== EXERCISE PASSAGE
Gasket surfaces: wipe either with brake clean or acetone on a towel, then instal the new rubber /reusable gasket.

Seafoam: YES

Rob
 






Thank you, I ended up using the engine degreaser while I had it upside down and then brake cleaner. Will do as suggested on the ports.

As for the gaskets, I forgot to use the grommets that came with the FelPro gasket but checked to make sure that the old grommets were spongy so didn't bother. I am concerned that I might have put the gasket backwards. They seem to be the same (for both left and right) and the holes only lined up for both gaskets on my driver's side cover with the flatter side (it has indentation every 1/4 inch or so) in the grooves on the valve cover. I used RTV but not as liberally as suggested (it wasn't oozing out) but it was a single bead when I put it in. If my gasket is put in wrong then I guess I have to go through re-cleaning the cured silicone now.

Once I put the cover on, I realized I should have done the bloody spark plugs. Oh well, there's still plenty of room to maneauver, so that happens tomorrow. It's too dark for me to do anything else.

Please keep your help coming. I am getting scared that I have to put that intake back in with those 8 bolts. Oh well, another day tomorrow.

Edit: Leaving the gasket the way it is...I confirmed it was done right.
====
== DATA PROVIDED
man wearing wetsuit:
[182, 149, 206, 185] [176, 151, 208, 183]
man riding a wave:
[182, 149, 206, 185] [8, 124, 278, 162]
====
## TASKS AND EXERCISES
(1) In the valve cover post, why did the writer skip the grommets that came with the FelPro gasket?
(2) List every cleaning agent the valve cover post names for wiping or cleaning parts.
Answer using only the text.

## ANSWERS GIVEN
(1) The writer checked the old grommets and found they were still spongy, so replacing them didn't seem necessary.

(2)
- Brake cleaner (brake clean)
- Acetone
- Engine degreaser